Não sei se repararam mas a crise política originada pela discussão sobre a carreira dos professores termina com o PCP e o Bloco a protegerem o Governo de António Costa. Se esses dois partidos votassem a favor (ou, simplesmente, se abstivessem, como pretendia Mário Nogueira) na votação sobre a cláusula de salvaguarda, desde sempre reclamada por Rui Rio, tanto o PSD como o CDS teriam de cumprir a promessa de também votarem favoravelmente a lei no plenário do Parlamento e os professores teriam a esta hora os seus direitos reconhecidos.

Se, depois, esses direitos seriam ou não materializados pelas futuras possibilidades das finanças do Estado essa seria outra discussão. Mas, para já, haveria uma consequência: António Costa teria de se demitir, conforme a ameaça feita há uma semana.

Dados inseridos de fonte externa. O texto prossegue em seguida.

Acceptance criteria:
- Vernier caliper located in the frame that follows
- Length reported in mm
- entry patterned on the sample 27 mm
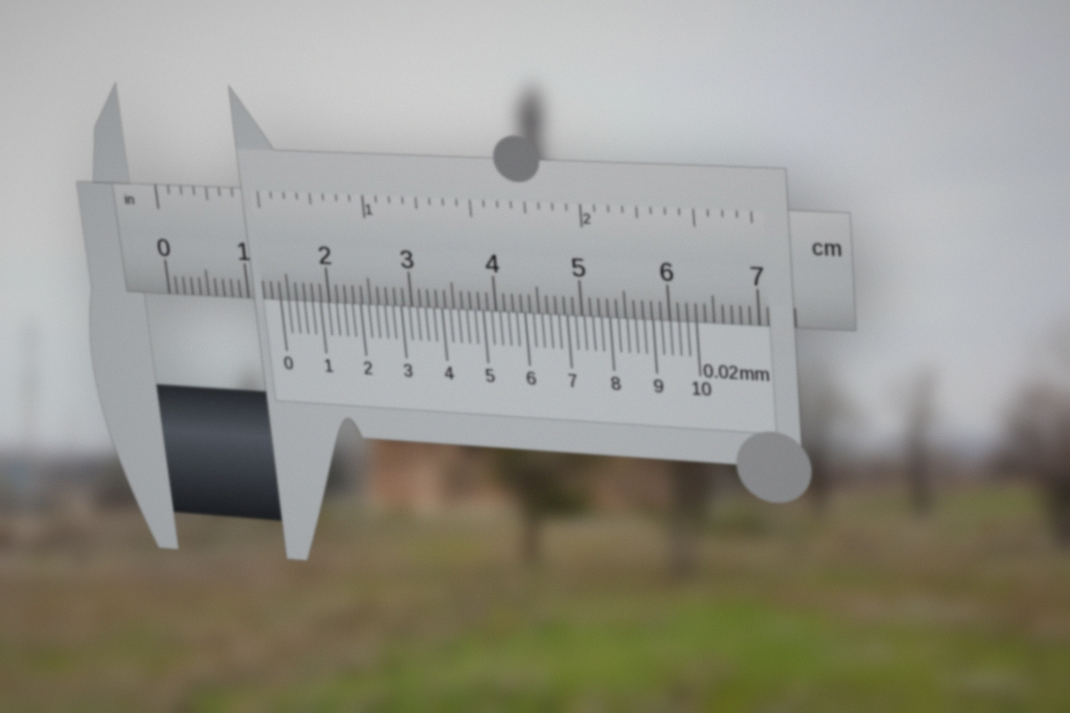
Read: 14.0 mm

Ou seja, a geringonça volta a funcionar, sobretudo porque o processo político já cumpriu o objetivo de fundo: evidenciar perante os eleitores que o acordo de legislatura não acabou com as diferenças políticas entre o PS e os partidos à sua esquerda – e também, afinal, não diminuiu a combatividade da oposição à direita. E agora é tempo de dizer que toda esta discussão é também o mais acabado exemplo da hipocrisia partidária.

Primeiro. Ninguém queria que o Governo se demitisse, talvez com exceção do próprio António Costa, para quem a vitimização talvez interessasse, sobretudo no curto prazo. Não é que isso seja o mais importante mas, efetivamente, o primeiro-ministro geriu com grande habilidade política e comunicacional todo o processo. Até do ponto de vista europeu apareceu como o defensor dos compromissos financeiros do país.

Segundo. O PS, o PSD e o CDS andaram aos ziguezagues. O PS deu, por várias vezes, esperança aos professores, sobretudo durante 2017; o PSD e o CDS só por pura irresponsabilidade, depois de terem sido governo no período da troika, responsáveis pela execução da austeridade e pelos cortes de direitos, poderiam querer confirmar-se como os partidos que iriam colocar em causa a sustentabilidade das contas do Estado. Daí terem recuado, com mais ou menos habilidade, depois do original acordo em sede de comissão, recuperando uma condição (a cláusula de salvaguarda) que sempre, antes, estivera sobre a mesa.

Terceiro. É indefensável que os professores dos Açores (onde o PS governa em maioria…) e da Madeira tenham reconhecidos os direitos que foram negados aos colegas do Continente. Não faz nenhum sentido, pelo menos num país que se queira socialmente coeso.

Quarto. Não se compreende que a inusitada frente popular que uniu fugazmente a esquerda e a direita pudesse pensar que seria possível restituir direitos aos professores sem fazer o mesmo com as outras carreiras especiais da função pública.

Quinto. É evidente que o Governo manipulou os custos desta reposição geral de direitos. As contas feitas pela Unidade Técnica de Apoio Orçamental (UTAO) vieram testemunhá-lo. Não é que os números (567 milhões líquidos, contra os 804 milhões brutos do governo), pela sua dimensão, mudassem demasiado o paradigma, mas interessa reter a diferença (referente ao que se recuperaria em sede de IRS mais SS, ADSE e CGA) nas contas para perceber como se faz política em Portugal. E, acima de tudo, fixar o fundamental da mensagem da UTAO: a devolução dos rendimentos das diversas carreiras não colocaria em causa o défice e as regras orçamentais a médio prazo.

Poderia continuar mas fico por estas dimensões principais. O circo prossegue dentro de momentos e o PR já pode voltar ao convívio dos portugueses, perante quem reconheceu que o silêncio e o recolhimento têm significado político. Bem se ouviu.